What to produce:
Which lines in the records below contain the word "gated"? Copy each one.

Material for the task:
=-=-=

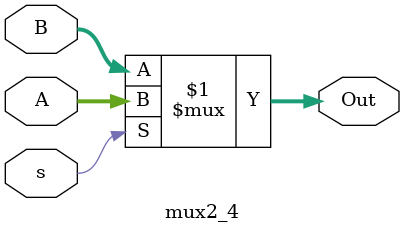
<source format=v>
module mux2_4(output wire [3:0] Out, input wire [3:0] A, input wire [3:0] B, input wire s);

  assign Out = s? A : B;

endmodule
</source>
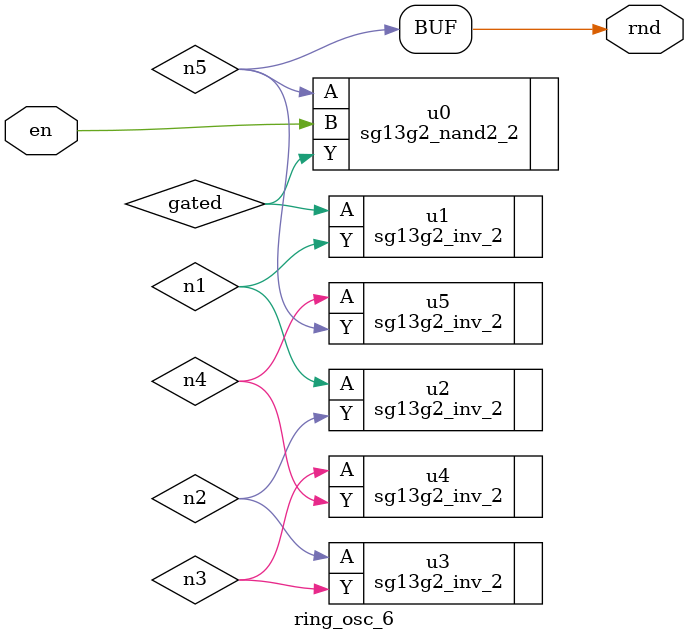
<source format=v>
`default_nettype none

module ring_osc_6 (
    input  wire en, 
    output wire rnd 
);

`ifdef COCOTB_SIM
    // Simulation stub – avoids infinite oscillation
    assign rnd = en ? 1'b0 : 1'bz;

`elsif ECP5_FPGA
    wire n1, n2, n3, n4, n5, gated;

    (* keep, dont_touch, BEL="A6LUT", LOC="X0Y0" *)
    LUT4 #(.INIT(16'h7FFF)) u0 (
        .A(n5), 
        .B(en), 
        .C(1'b1), 
        .D(1'b1), 
        .Z(gated)
    );

    (* keep, dont_touch, BEL="B6LUT", LOC="X0Y0" *)
    LUT4 #(.INIT(16'h5555)) u1 (.A(gated), .B(1'b0), .C(1'b0), .D(1'b0), .Z(n1));

    (* keep, dont_touch, BEL="C6LUT", LOC="X0Y0" *)
    LUT4 #(.INIT(16'h5555)) u2 (.A(n1),    .B(1'b0), .C(1'b0), .D(1'b0), .Z(n2));

    (* keep, dont_touch, BEL="D6LUT", LOC="X0Y0" *)
    LUT4 #(.INIT(16'h5555)) u3 (.A(n2),    .B(1'b0), .C(1'b0), .D(1'b0), .Z(n3));

    (* keep, dont_touch, BEL="A6LUT", LOC="X0Y1" *)
    LUT4 #(.INIT(16'h5555)) u4 (.A(n3),    .B(1'b0), .C(1'b0), .D(1'b0), .Z(n4));

    (* keep, dont_touch, BEL="B6LUT", LOC="X0Y1" *)
    LUT4 #(.INIT(16'h5555)) u5 (.A(n4),    .B(1'b0), .C(1'b0), .D(1'b0), .Z(n5));

    assign rnd = n5;

`else
    wire n1, n2, n3, n4, n5, gated;

    (* keep, dont_touch *) sg13g2_nand2_2 u0 (.Y(gated), .A(n5), .B(en));

    (* keep, dont_touch *) sg13g2_inv_2 u1 (.Y(n1), .A(gated));
    (* keep, dont_touch *) sg13g2_inv_2 u2 (.Y(n2), .A(n1));
    (* keep, dont_touch *) sg13g2_inv_2 u3 (.Y(n3), .A(n2));
    (* keep, dont_touch *) sg13g2_inv_2 u4 (.Y(n4), .A(n3));
    (* keep, dont_touch *) sg13g2_inv_2 u5 (.Y(n5), .A(n4));

    assign rnd = n5;
`endif

endmodule

</source>
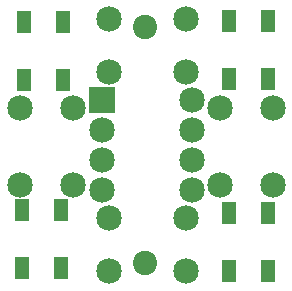
<source format=gts>
G04 MADE WITH FRITZING*
G04 WWW.FRITZING.ORG*
G04 DOUBLE SIDED*
G04 HOLES PLATED*
G04 CONTOUR ON CENTER OF CONTOUR VECTOR*
%ASAXBY*%
%FSLAX23Y23*%
%MOIN*%
%OFA0B0*%
%SFA1.0B1.0*%
%ADD10C,0.081181*%
%ADD11C,0.085000*%
%ADD12R,0.050236X0.077069*%
%ADD13R,0.050222X0.077069*%
%ADD14R,0.050236X0.077083*%
%ADD15R,0.050222X0.077056*%
%ADD16R,0.085000X0.085000*%
%LNMASK1*%
G90*
G70*
G54D10*
X495Y95D03*
X495Y882D03*
X495Y95D03*
X495Y882D03*
X495Y95D03*
X495Y882D03*
G54D11*
X77Y357D03*
X77Y613D03*
X254Y357D03*
X254Y613D03*
X375Y908D03*
X631Y908D03*
X375Y731D03*
X631Y731D03*
X351Y639D03*
X651Y639D03*
X351Y539D03*
X651Y539D03*
X351Y439D03*
X651Y439D03*
X351Y339D03*
X651Y339D03*
X744Y357D03*
X744Y613D03*
X921Y357D03*
X921Y613D03*
X375Y245D03*
X631Y245D03*
X375Y68D03*
X631Y68D03*
G54D12*
X776Y902D03*
G54D13*
X906Y902D03*
G54D14*
X776Y709D03*
G54D15*
X906Y709D03*
G54D12*
X84Y272D03*
G54D13*
X214Y272D03*
G54D14*
X84Y80D03*
G54D15*
X214Y80D03*
G54D12*
X91Y898D03*
G54D13*
X221Y898D03*
G54D14*
X91Y706D03*
G54D15*
X221Y706D03*
G54D12*
X775Y262D03*
G54D13*
X905Y262D03*
G54D14*
X775Y70D03*
G54D15*
X905Y70D03*
G54D16*
X351Y639D03*
G04 End of Mask1*
M02*
</source>
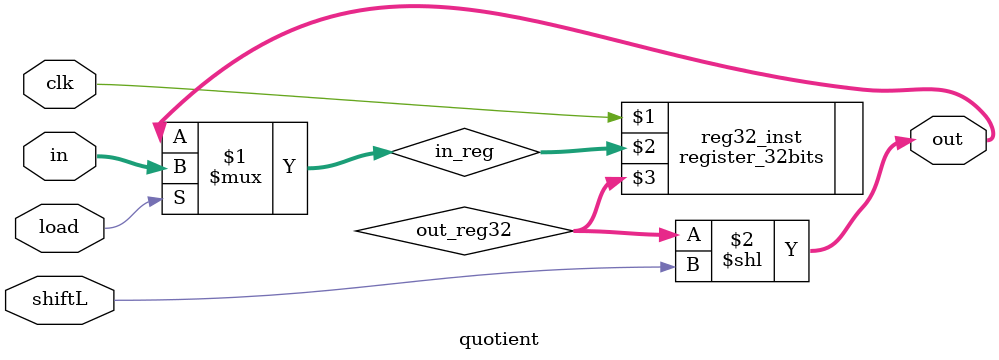
<source format=v>
module quotient(clk, load, in, shiftL, out);
    input [31:0] in;
	 output [31:0] out;
	 input shiftL;
	 input clk;
	 input load;
	 
	 wire [31:0] in;
	 wire [31:0] in_reg;
	 wire [31:0] out;
	 wire [31:0] out_reg32;
	 wire load;
	 
  assign in_reg = (load) ? in : out;  
  register_32bits reg32_inst (clk, in_reg, out_reg32);
  assign  out = out_reg32 << shiftL; 
  endmodule
  
</source>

=-=-=

Exercise result:
    wire n1, n2, n3, n4, n5, gated;
        .Z(gated)
    LUT4 #(.INIT(16'h5555)) u1 (.A(gated), .B(1'b0), .C(1'b0), .D(1'b0), .Z(n1));
    wire n1, n2, n3, n4, n5, gated;
    (* keep, dont_touch *) sg13g2_nand2_2 u0 (.Y(gated), .A(n5), .B(en));
    (* keep, dont_touch *) sg13g2_inv_2 u1 (.Y(n1), .A(gated));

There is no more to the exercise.